Myo Thiri Kyaw | DMG
22 July, Paletwa
Residents of more than 60 villages along the upper reaches of the Kaladan River in Paletwa Township, Chin State, are in urgent need of food and medicine, according to locals.
Some malaria and dengue fever cases have been reported among local people who are facing shortages of basic medicines amid the rainy season, said U Nga Lone, a resident of Htaron Ai village.
“There is no medicine in the village, even if you’re willing to pay K500 [US$0.35] for a paracetamol pill. Local people can die of malaria and dengue fever due to lack of medicine,” he said.
The number of sick people has been increasing in recent days, villagers say.
A military checkpoint set up near Yoke Wa village has barred ferry boats that normally commute from Paletwa town to villages along the upper reaches of the Kaladan River from transporting medicine, according to residents.
Earlier this month, the military seized medicine brought from Paletwa town to treat 20 malarial residents of Daletmay village, said a health worker who refused to be named for security reasons.
Patients are being provided with inadequate healthcare services and medicine, the health worker added.
“We are now offering healthcare services and medicine to malaria patients. We have only drugs for malaria patients and no more medicine for other patients. We are almost running out of all the drugs,” he explained.
The military should allow locals to bring medicine into the area if they have referrals from respective village administrators and rural healthcare centres, he said.
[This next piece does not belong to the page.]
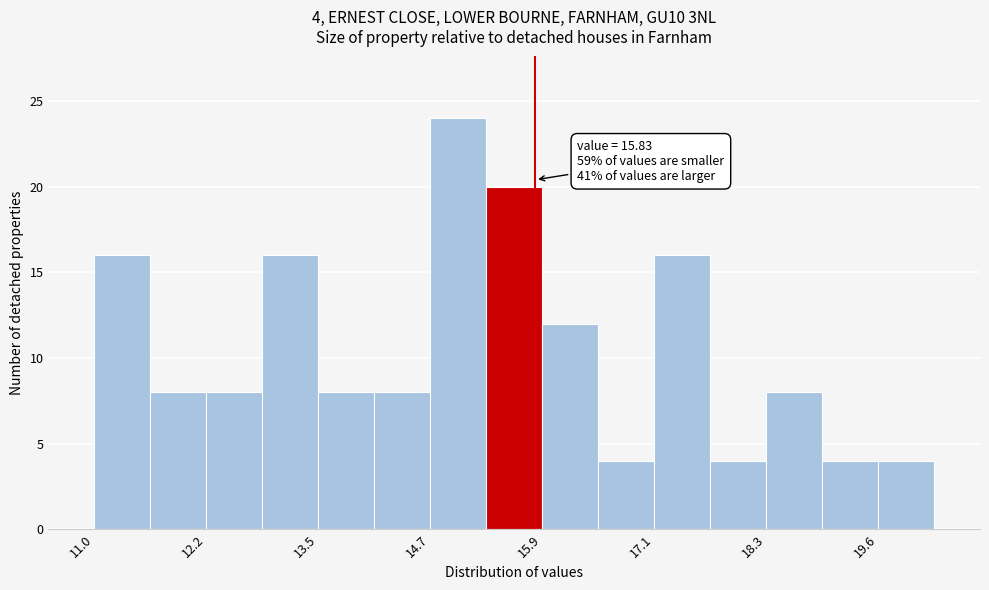

Around what value on the x-axis is the tallest bar? Give the approximate position of its centre, as read against the axis.

15.0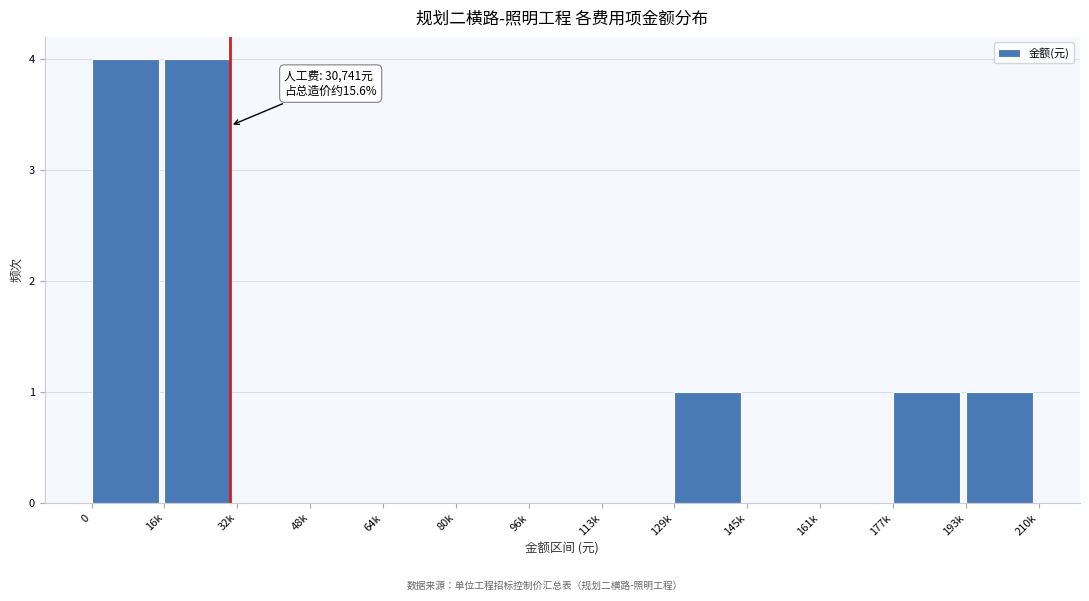

Reading left to right, transcribe all the data shown in this chart.

0=4	16k=4	32k=0	48k=0	64k=0	80k=0	96k=0	113k=0	129k=1	145k=0	161k=0	177k=1	193k=1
The local government also faces difficulties assisting people in transporting food and medicine into areas where security has been tightened due to intensifying hostilities between the military and Arakan Army, said U Soe Htet, Chin State minister for Municipal Affairs, Electricity and Industry.
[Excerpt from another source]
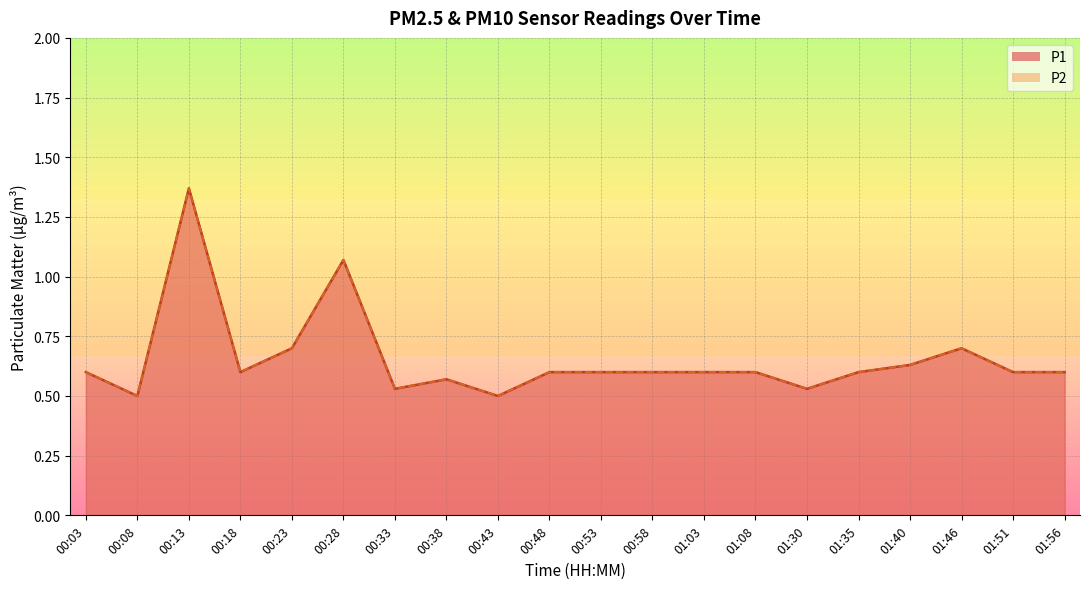

What is the sum of the P2 values at 00:38 and 01:56?

1.2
“There are ongoing clashes between the Arakan Army and the military in the area. Neither civil society organisations nor local government can help local people transport food and medicine into the area because security restrictions have been in place. The situation can be changed by the military only,” the minister said.
He continued that the military had halted the conveyance of medicine into the area because it worried about the medicine ending up in the wrong hands.
DMG phoned Brig-Gen Zaw Min Tun and Maj-Gen Tun Tun Nyi from the Tatmadaw True News Information Team seeking comment on the military’s ban on the transportation of medicine, but they could not be reached.
The number of internally displaced people (IDPs) who have fled their homes due to hostilities between the Tatmadaw and Arakan Army in Paletwa Township has surpassed 7,000, many of whom are in need of food, medicines and other basic provisions.